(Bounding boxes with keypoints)

########################################

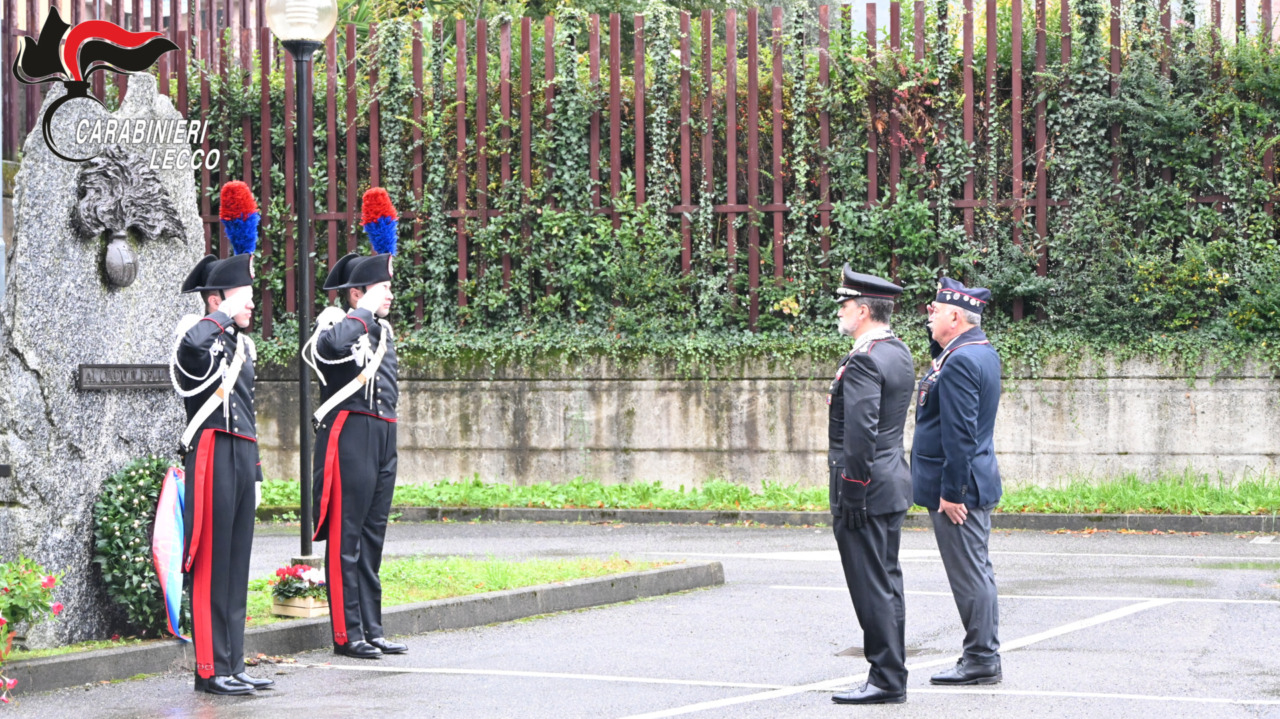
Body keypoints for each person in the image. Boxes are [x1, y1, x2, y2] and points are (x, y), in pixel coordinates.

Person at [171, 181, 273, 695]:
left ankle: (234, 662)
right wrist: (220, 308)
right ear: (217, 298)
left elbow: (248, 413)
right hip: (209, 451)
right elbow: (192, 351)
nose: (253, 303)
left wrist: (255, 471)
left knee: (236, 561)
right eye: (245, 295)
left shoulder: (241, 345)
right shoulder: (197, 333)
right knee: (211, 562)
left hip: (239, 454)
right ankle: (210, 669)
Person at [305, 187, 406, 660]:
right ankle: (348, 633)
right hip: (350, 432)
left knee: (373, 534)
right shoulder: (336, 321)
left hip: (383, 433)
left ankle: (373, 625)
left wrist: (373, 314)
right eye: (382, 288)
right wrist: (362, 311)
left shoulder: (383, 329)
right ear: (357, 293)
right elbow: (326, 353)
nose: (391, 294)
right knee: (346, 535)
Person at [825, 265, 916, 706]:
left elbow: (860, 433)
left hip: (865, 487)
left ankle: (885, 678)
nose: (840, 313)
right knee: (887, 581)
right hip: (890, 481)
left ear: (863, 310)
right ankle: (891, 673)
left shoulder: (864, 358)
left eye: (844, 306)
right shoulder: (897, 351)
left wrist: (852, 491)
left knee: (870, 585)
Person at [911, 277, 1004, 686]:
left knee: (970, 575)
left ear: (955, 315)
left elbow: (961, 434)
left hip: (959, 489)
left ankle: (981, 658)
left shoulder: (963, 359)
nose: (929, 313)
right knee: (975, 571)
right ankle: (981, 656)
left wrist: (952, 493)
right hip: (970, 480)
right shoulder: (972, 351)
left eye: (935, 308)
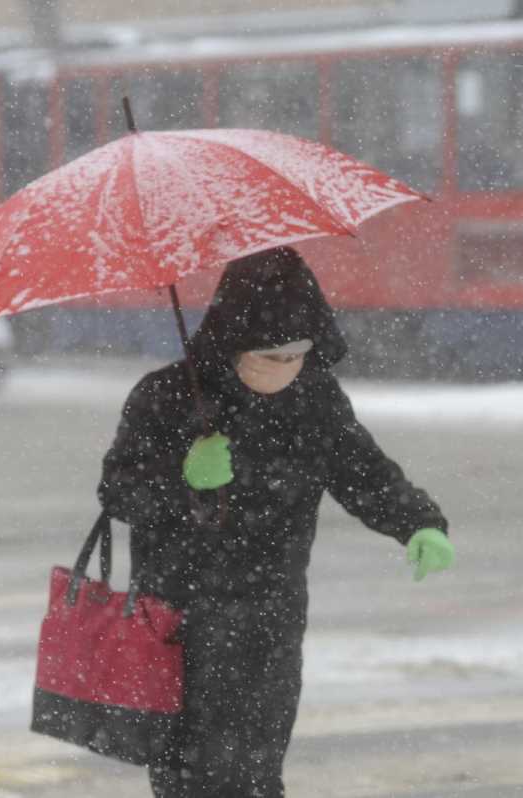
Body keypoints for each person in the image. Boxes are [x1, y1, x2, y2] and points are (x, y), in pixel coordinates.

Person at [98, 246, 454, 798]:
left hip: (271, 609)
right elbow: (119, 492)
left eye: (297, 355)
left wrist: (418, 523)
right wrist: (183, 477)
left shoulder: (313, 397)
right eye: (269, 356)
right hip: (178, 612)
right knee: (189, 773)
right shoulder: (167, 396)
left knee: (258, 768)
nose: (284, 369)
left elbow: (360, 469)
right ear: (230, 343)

########################################

> _YOUR TASK_
Print the line with "left shoulder: (313, 397)" and every line after it in the entries above, exactly as written. Leave out all other lines.

> _EXERCISE RESULT_
left shoulder: (313, 397)
right eye: (269, 356)
right hip: (178, 612)
right knee: (189, 773)
right shoulder: (167, 396)
left knee: (258, 768)
nose: (284, 369)
left elbow: (360, 469)
right ear: (230, 343)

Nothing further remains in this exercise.